[Data listing]
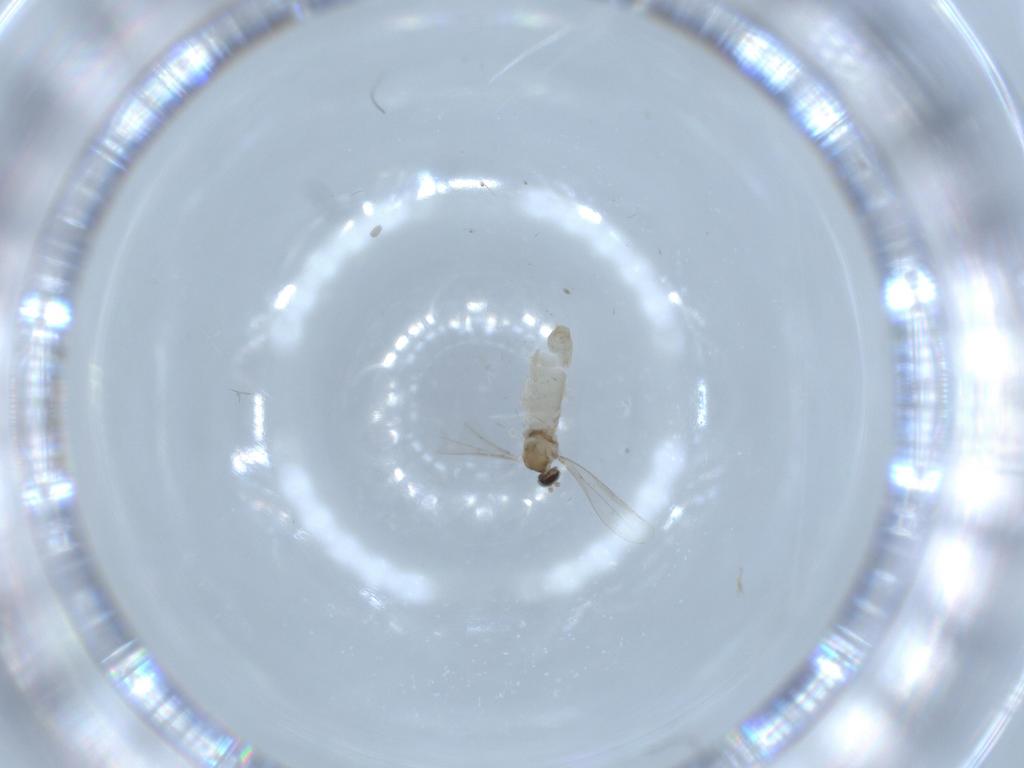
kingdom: Animalia
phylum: Arthropoda
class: Insecta
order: Diptera
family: Cecidomyiidae
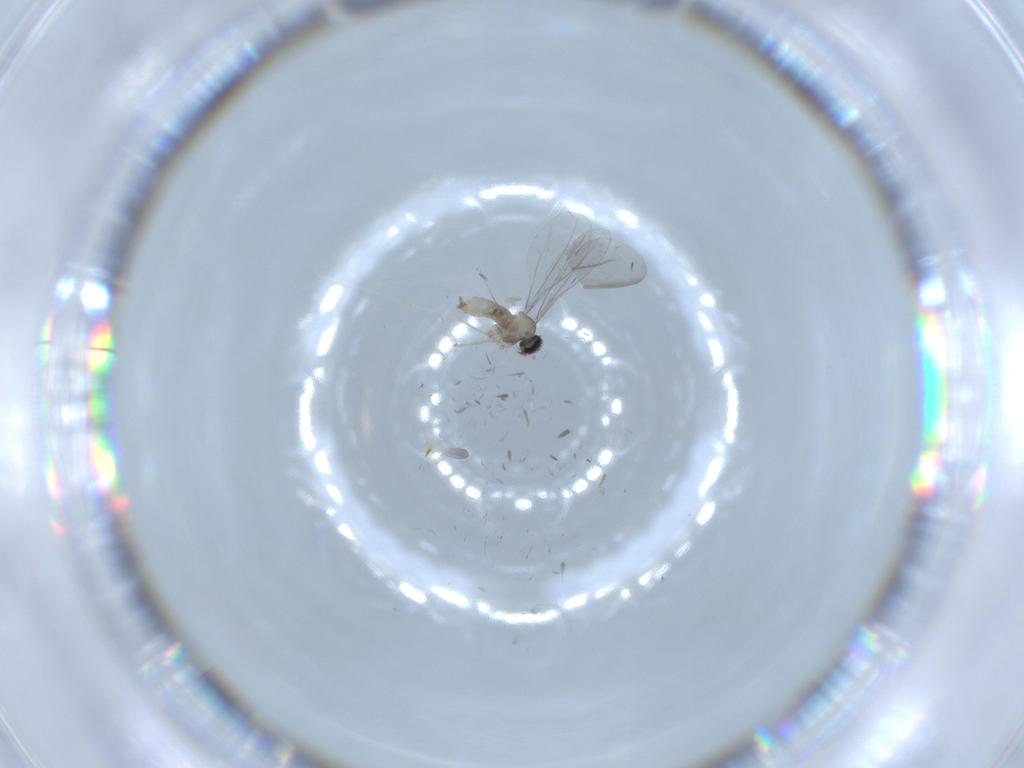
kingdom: Animalia
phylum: Arthropoda
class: Insecta
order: Diptera
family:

◆ WHAT IS BEING ASKED:
Reproduce all of the lines above word for word, leaving out the pictures.

◆ SOLUTION:
kingdom: Animalia
phylum: Arthropoda
class: Insecta
order: Diptera
family: Cecidomyiidae
kingdom: Animalia
phylum: Arthropoda
class: Insecta
order: Diptera
family:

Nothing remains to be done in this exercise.